_ZADANIE_
Wyodrębnij z poniższych rekordów każdy wiersz, w którym występuje słowo „lowest”. Wielkość liter ma znaczenie.

Dane do rozumienia wykresów
-------------------------

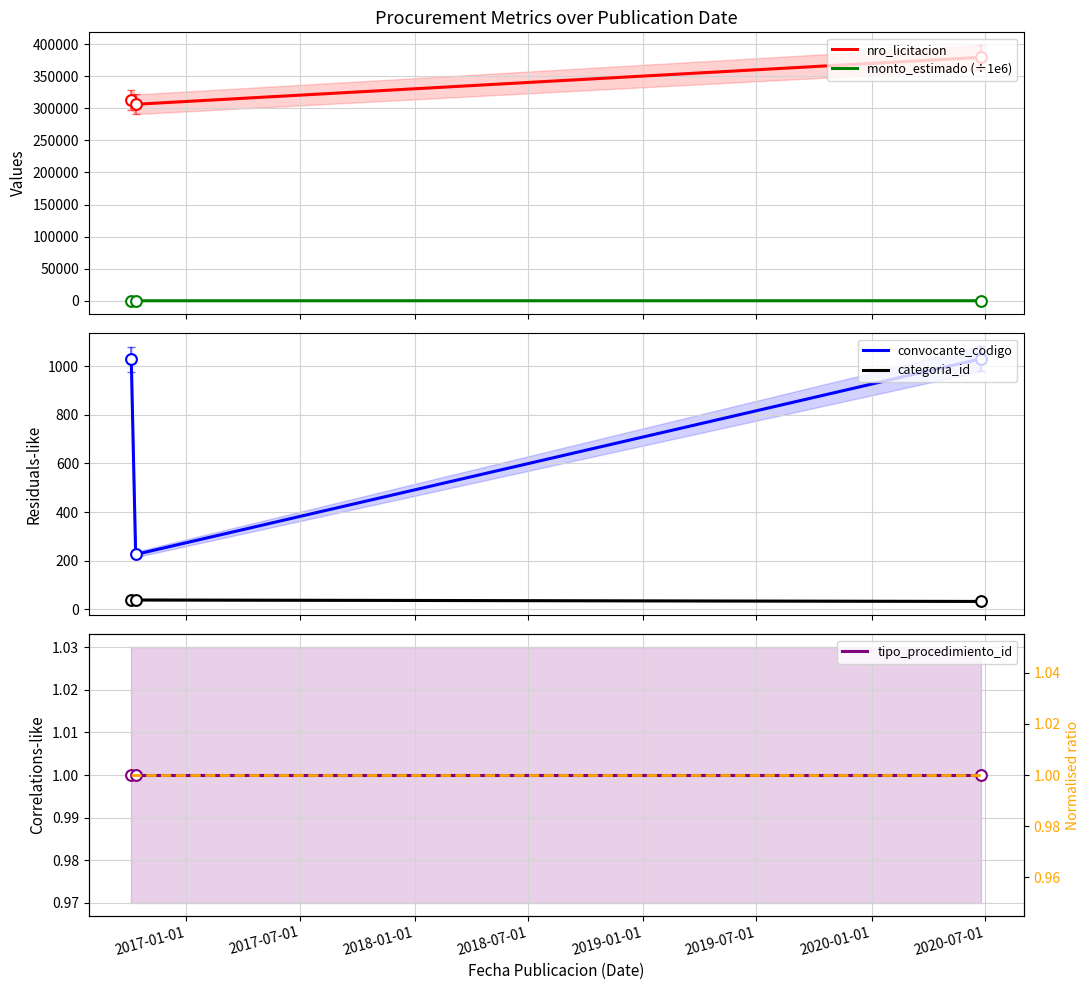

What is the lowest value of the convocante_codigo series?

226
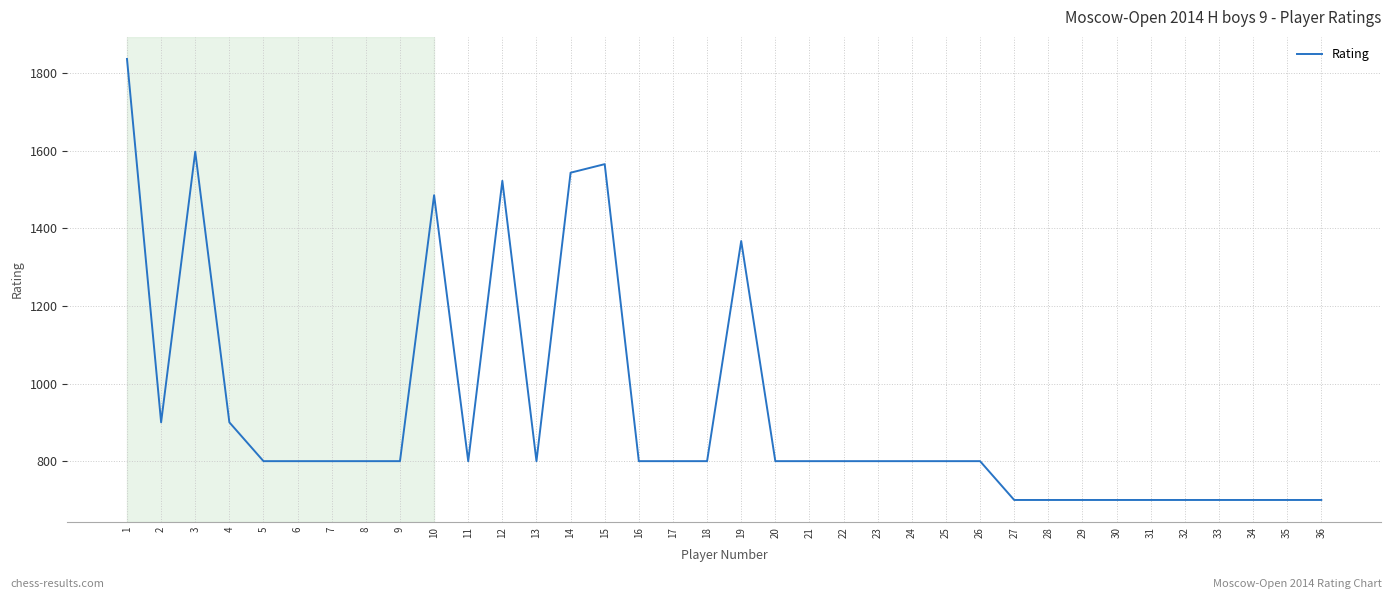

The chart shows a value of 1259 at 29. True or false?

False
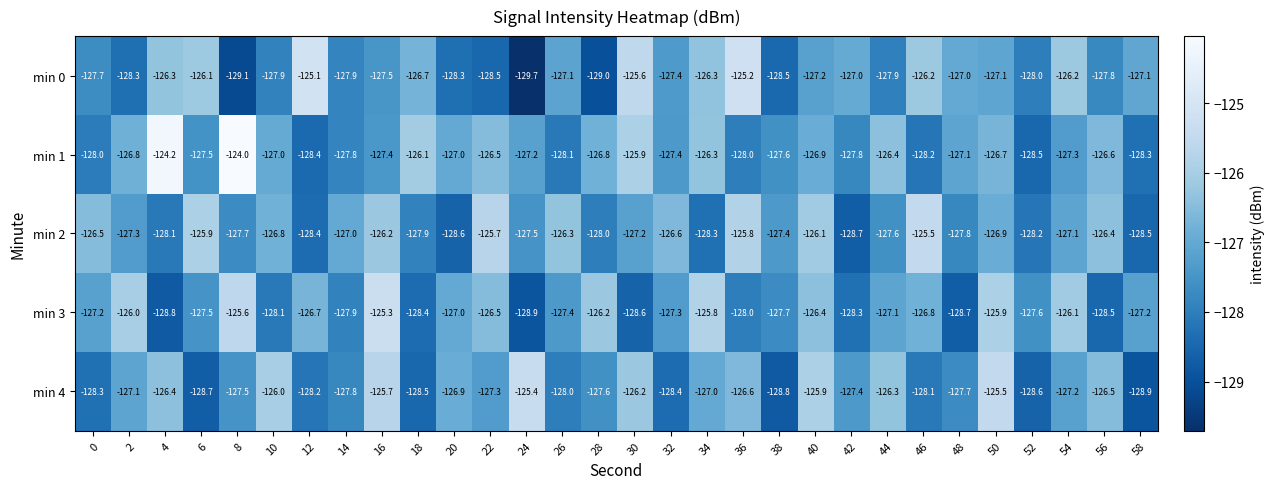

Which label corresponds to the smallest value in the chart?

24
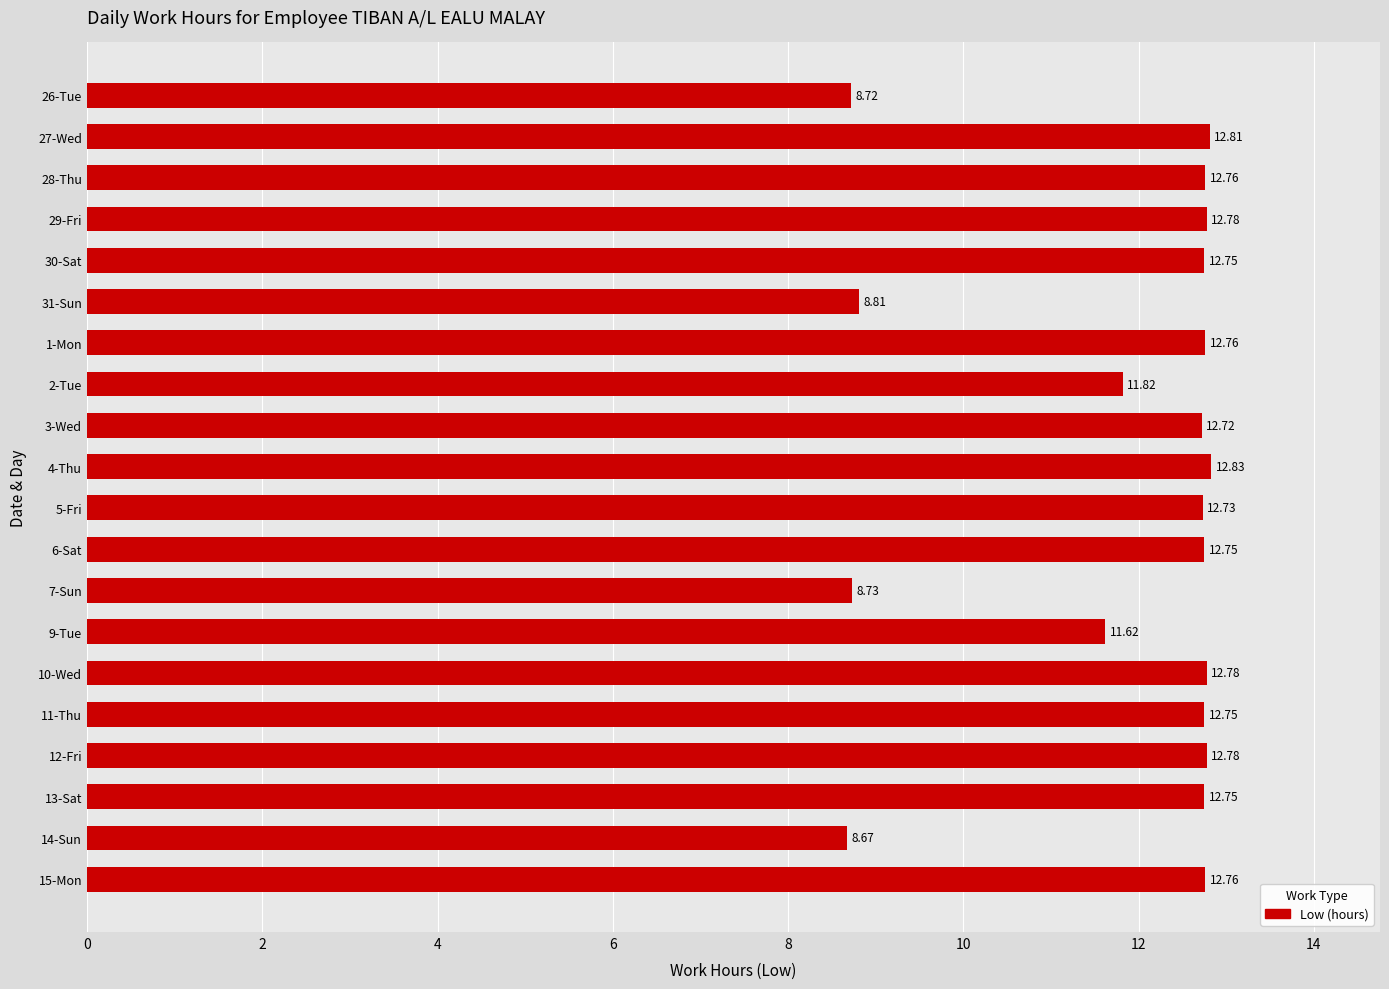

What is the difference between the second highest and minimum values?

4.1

-------------------------

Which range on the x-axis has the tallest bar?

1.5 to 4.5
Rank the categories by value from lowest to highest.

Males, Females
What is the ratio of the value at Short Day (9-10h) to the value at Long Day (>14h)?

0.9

-------------------------

_WYKONANE ZADANIE_
What is the lowest value of the convocante_codigo series?
Rank the categories by value from lowest to highest.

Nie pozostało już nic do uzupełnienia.